Added Twitter v2 Detector

trufflesecurity / trufflehog

Find and verify secrets

https://trufflesecurity.com

GNU Affero General Public License v3.0

14.39k stars 1.57k forks source link

Added Twitter v2 Detector #3016

Open abmussani opened 1 week ago

abmussani commented 1 week ago

Description:

Twitter has modified their format of bearer token which is no longer detected by old detector and have not mentioned that old format is still working or not. As per the guide, this PR includes new version of twitter detector, also includes the test for it.

Checklist:

[ ] Tests passing (make test-community)?
[x] Lint passing (make lint this requires golangci-lint)?

rgmz commented 4 days ago

the v1 tests need version info added to the extra data

Is there a reason this isn't done in the engine? Doing it by hand for every detector seems sloppy.

0x1 commented 4 days ago

the v1 tests need version info added to the extra data

Is there a reason this isn't done in the engine? Doing it by hand for every detector seems sloppy.

i don't think the engine can modify the want cases

rgmz commented 4 days ago

i don't think the engine can modify the want cases

Ah, I meant adding version info to the result automatically so you don't have to do this for every detector:

  ExtraData: map[string]string{
    "version": fmt.Sprintf("%d", s.Version()),
  },

But you're correct that you'd still need to do:

 {
   DetectorType: detectorspb.DetectorType_Twitter,
+  DetectorVersion: 2,
   Verified:     true,
 },

0x1 commented 3 days ago

i don't think the engine can modify the want cases

Ah, I meant adding version info to the result automatically so you don't have to do this for every detector:
  ExtraData: map[string]string{
    "version": fmt.Sprintf("%d", s.Version()),
  },
But you're correct that you'd still need to do:
 {
   DetectorType: detectorspb.DetectorType_Twitter,
+  DetectorVersion: 2,
   Verified:     true,
 },

fair point.

abmussani commented 1 day ago

the v1 tests need version info added to the extra data

Is there a reason this isn't done in the engine? Doing it by hand for every detector seems sloppy.

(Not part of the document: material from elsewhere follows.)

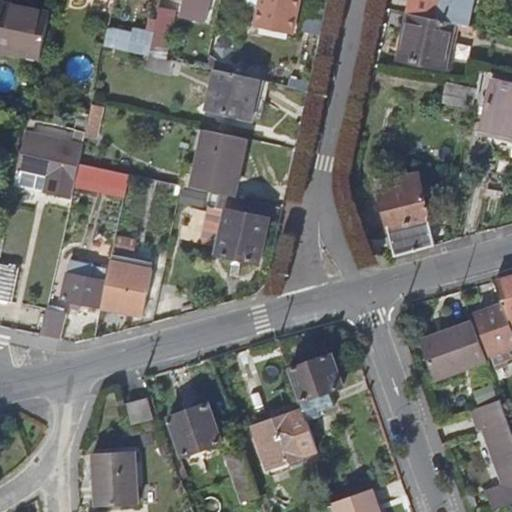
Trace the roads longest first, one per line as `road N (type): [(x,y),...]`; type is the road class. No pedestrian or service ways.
road 1 (residential): [(354,293),(57,374)]
road 2 (residential): [(354,293),(320,217),(318,192),(359,0)]
road 3 (residential): [(354,293),(382,344),(439,511)]
road 4 (residential): [(511,248),(354,293)]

I believe its not mandatory to implement Version for all the detectors. that's where engine cannot do that.

rosecodym commented 1 day ago

the v1 tests need version info added to the extra data

Is there a reason this isn't done in the engine? Doing it by hand for every detector seems sloppy.

I believe its not mandatory to implement Version for all the detectors. that's where engine cannot do that.

I believe that @rgmz is proposing new engine logic that checks to see if a detector has a version, and adding it to ExtraData if it does, but doing nothing otherwise. Is there any reason we couldn't do that?